S3 Initiation a Restore Job on Glacier Content

This is great since you won't need to remember to transition content to Glacier again: you simply ask S3 to bring your content online for the specified amount of time.

Conclusions

This post quickly outlines the benefit of storing a backup copy of your important content on Amazon Glacier, taking advantage of the ease of use and the affordable price of this service. Glacier integration in S3 enables any kind of users to take advantage of it without even changing your existing S3 workflow. And if you're new to S3, it's just as easy to use as any other cloud storage service out there. Maybe their applications are not as fancy as Google's, but their offer is unmatched today, and there are lots of easy to use S3 clients, either free or commercial (such as Cyberduck and Transmit if you're a Mac user), or even browser based S3 clients such as plugins for Firefox and Google Chrome.
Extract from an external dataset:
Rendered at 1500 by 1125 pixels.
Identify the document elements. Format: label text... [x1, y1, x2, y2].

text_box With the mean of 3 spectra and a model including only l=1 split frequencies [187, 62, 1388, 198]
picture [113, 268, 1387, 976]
Everybody has got files to backup, and many people is unfortunately unaware of the intrinsic fragility of typical home-based backup strategies, let alone users that never perform any kind of backups. Hard disks fail, that's just a fact, you just don't know when it's going to happen. And besides hard disk failures, other problems may appear over time such as undetected data corruption, which can only be addressed using dedicated storage technologies (such as the ZFS file system), all of which are usually out of range of many user, either for their cost or for their skill requirements for setup and management.

In the last 6 years, I've been running a dedicated Solaris server for my storage needs, and I bought at least 10 hard drives. When I projected the total cost of ownership of this solution I realised how Glacier would allow me to spare a big amount of money. And it did.

Of course I'm still keeping a local copy of everything because I sometimes require quick access to it, but I reduced the redundancy of my disk pools to the bare minimum, and still have a good night sleep because I know that whatever happens my data is still safe at Amazon premises. If a disk breaks (it happened a few days ago), I'm not worried about array reconstruction, because it's not an issue any longer, and I just use two-way mirrors instead of more costly solutions. I could even give up using a mirror altogether, but I'm not willing to reconstruct the content from Glacier every time a disk fails (and it's going to happen at least once every 2/3 years, according to my personal statistics).

So far, I never needed to restore anything from Glacier, but I'm sure that day will eventually come. And I want to be prepared. And you should want to as well.

P.S.: Ted Forbes has cited this blog post in Episode 118 (Photo Storage with Amazon Glacier and S3) of The Art of Photography, his excellent podcast about photography. If you still don't know it, you should check it out. Ted is an amazing guy and his podcast is awesome, with content that ranges from tips, techniques and interesting digressions on the art of photography. I've learnt a lot from him and I bet you will, too.